>>>>>

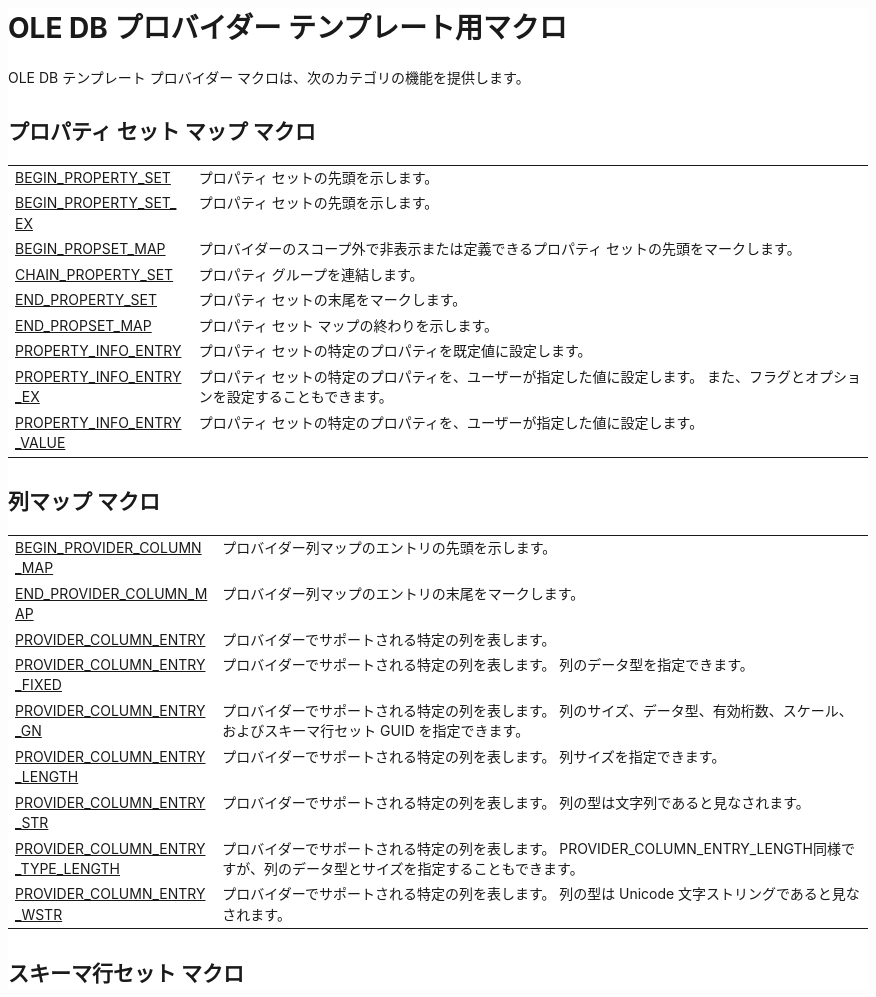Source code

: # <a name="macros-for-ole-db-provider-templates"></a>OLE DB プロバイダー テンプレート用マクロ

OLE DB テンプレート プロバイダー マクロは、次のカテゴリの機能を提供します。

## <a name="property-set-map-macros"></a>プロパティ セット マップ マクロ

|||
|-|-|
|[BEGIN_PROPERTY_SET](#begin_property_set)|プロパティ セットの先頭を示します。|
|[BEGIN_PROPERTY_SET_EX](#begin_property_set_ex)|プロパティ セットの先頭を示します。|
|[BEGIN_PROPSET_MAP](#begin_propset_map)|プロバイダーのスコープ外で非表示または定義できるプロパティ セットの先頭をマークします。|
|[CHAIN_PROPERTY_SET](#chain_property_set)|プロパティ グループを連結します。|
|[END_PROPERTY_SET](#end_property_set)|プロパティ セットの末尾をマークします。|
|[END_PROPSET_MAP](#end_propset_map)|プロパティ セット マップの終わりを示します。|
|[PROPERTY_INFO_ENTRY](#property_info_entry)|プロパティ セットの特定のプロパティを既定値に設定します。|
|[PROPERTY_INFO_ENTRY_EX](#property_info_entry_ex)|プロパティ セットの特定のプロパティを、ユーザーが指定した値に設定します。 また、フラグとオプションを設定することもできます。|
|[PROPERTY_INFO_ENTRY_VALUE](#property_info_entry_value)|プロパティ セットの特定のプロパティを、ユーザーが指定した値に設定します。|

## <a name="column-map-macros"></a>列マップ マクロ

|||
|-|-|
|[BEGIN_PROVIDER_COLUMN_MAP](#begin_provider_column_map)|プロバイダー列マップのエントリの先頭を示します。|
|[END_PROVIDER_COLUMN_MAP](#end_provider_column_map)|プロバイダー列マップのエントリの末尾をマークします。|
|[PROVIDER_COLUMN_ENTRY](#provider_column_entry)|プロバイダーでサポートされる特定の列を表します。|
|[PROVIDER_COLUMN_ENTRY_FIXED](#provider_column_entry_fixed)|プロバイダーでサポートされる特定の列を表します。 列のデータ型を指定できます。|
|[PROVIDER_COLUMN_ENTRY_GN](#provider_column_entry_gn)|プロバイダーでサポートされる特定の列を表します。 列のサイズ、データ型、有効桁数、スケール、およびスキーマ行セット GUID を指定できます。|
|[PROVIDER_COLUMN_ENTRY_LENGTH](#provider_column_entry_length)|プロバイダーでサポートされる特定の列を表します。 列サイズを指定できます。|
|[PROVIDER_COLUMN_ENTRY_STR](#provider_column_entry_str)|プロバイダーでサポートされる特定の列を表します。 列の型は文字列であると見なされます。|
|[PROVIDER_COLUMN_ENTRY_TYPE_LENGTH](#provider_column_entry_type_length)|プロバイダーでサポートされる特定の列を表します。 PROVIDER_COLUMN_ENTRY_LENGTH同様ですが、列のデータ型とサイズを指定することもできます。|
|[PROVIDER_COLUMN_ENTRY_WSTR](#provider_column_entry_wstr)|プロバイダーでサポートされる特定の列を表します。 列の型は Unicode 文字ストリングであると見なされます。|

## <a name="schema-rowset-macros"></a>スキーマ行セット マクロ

<<<<<
>>>>>

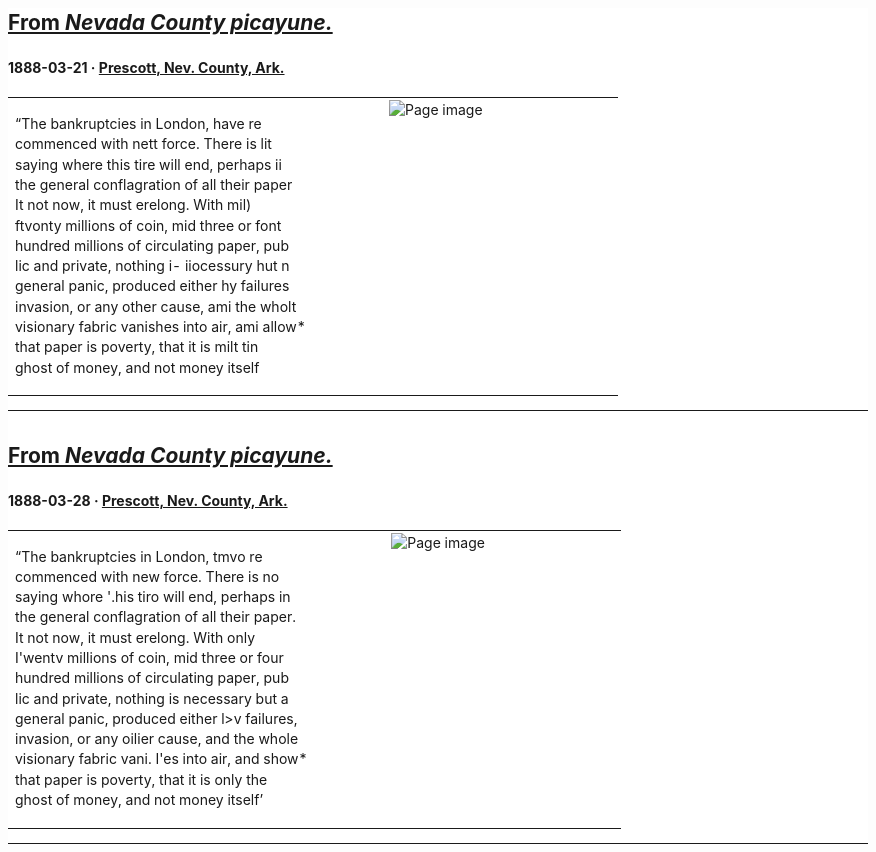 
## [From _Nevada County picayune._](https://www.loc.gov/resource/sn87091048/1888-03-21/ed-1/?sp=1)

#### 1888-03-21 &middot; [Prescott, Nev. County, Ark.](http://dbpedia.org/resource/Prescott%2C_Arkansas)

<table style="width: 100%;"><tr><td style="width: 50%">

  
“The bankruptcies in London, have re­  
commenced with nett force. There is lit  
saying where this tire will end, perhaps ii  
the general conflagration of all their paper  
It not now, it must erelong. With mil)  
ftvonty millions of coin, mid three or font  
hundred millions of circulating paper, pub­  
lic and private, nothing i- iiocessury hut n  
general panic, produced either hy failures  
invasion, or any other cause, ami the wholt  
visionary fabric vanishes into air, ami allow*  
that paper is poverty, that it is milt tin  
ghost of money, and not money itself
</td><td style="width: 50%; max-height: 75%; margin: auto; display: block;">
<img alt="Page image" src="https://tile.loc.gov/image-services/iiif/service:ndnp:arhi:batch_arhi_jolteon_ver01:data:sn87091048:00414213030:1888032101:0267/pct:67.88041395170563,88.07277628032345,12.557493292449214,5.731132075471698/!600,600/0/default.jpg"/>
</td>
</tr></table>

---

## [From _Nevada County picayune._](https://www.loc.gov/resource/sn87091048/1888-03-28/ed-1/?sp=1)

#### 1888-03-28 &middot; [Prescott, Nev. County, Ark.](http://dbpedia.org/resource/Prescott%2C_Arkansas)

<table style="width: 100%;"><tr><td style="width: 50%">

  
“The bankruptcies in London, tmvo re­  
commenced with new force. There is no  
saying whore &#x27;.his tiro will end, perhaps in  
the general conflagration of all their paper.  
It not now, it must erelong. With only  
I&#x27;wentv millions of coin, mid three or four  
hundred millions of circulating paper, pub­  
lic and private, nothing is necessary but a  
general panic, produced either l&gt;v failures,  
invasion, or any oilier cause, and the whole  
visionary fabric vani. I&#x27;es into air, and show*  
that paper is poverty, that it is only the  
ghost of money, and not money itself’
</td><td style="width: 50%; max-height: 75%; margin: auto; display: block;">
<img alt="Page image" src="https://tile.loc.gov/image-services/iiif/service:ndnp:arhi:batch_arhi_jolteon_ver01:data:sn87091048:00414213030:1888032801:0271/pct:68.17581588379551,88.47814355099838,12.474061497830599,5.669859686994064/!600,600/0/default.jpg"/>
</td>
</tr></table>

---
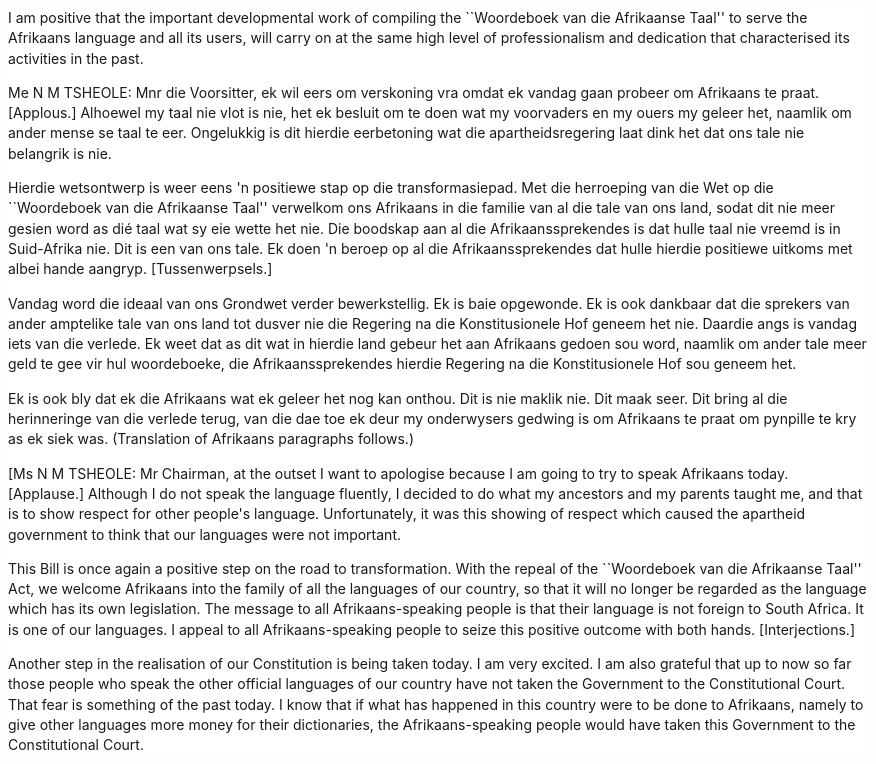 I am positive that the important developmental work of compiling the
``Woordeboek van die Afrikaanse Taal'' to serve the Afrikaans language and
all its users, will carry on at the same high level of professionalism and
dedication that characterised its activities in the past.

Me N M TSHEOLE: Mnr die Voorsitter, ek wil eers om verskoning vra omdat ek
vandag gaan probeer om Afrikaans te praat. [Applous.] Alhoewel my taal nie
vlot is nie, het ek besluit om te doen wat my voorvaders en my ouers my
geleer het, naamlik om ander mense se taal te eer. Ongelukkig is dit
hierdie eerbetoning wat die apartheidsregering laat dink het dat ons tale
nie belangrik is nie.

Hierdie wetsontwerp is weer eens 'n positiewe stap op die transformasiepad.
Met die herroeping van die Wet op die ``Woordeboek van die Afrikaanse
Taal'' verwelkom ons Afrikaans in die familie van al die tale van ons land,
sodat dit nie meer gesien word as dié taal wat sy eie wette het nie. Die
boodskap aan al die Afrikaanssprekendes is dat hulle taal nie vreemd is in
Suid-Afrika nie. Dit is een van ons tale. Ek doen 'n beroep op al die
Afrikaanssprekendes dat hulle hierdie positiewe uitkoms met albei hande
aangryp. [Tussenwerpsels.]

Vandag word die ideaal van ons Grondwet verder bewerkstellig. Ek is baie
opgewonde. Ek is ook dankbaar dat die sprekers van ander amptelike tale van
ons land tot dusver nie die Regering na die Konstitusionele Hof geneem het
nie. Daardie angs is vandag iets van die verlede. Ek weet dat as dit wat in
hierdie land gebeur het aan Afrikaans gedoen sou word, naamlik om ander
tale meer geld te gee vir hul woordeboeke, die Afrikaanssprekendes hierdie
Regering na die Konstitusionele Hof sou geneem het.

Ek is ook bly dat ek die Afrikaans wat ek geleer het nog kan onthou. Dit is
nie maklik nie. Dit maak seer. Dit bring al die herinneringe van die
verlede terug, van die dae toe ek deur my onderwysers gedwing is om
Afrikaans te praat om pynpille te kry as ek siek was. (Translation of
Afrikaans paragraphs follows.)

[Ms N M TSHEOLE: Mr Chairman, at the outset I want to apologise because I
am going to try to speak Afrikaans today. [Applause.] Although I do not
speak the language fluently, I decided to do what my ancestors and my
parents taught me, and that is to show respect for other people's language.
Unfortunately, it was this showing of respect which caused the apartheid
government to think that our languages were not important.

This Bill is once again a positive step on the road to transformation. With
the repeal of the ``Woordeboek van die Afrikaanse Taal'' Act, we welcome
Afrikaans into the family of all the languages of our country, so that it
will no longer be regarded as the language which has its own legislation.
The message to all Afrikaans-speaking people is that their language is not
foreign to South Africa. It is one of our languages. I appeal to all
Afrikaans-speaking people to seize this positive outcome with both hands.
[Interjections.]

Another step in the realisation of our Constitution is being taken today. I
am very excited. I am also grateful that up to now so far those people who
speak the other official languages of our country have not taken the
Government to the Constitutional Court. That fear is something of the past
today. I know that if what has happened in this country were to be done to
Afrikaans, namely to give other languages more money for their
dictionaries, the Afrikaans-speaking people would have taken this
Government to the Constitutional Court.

<<<<<

PROBLEM REQUIREMENTS: Above are the records; copy exactly the lines from the line with "Met die herroeping" through the line with "Afrikaanssprekendes dat hulle", both included.

SOLUTION TO THE EXERCISE:
Met die herroeping van die Wet op die ``Woordeboek van die Afrikaanse
Taal'' verwelkom ons Afrikaans in die familie van al die tale van ons land,
sodat dit nie meer gesien word as dié taal wat sy eie wette het nie. Die
boodskap aan al die Afrikaanssprekendes is dat hulle taal nie vreemd is in
Suid-Afrika nie. Dit is een van ons tale. Ek doen 'n beroep op al die
Afrikaanssprekendes dat hulle hierdie positiewe uitkoms met albei hande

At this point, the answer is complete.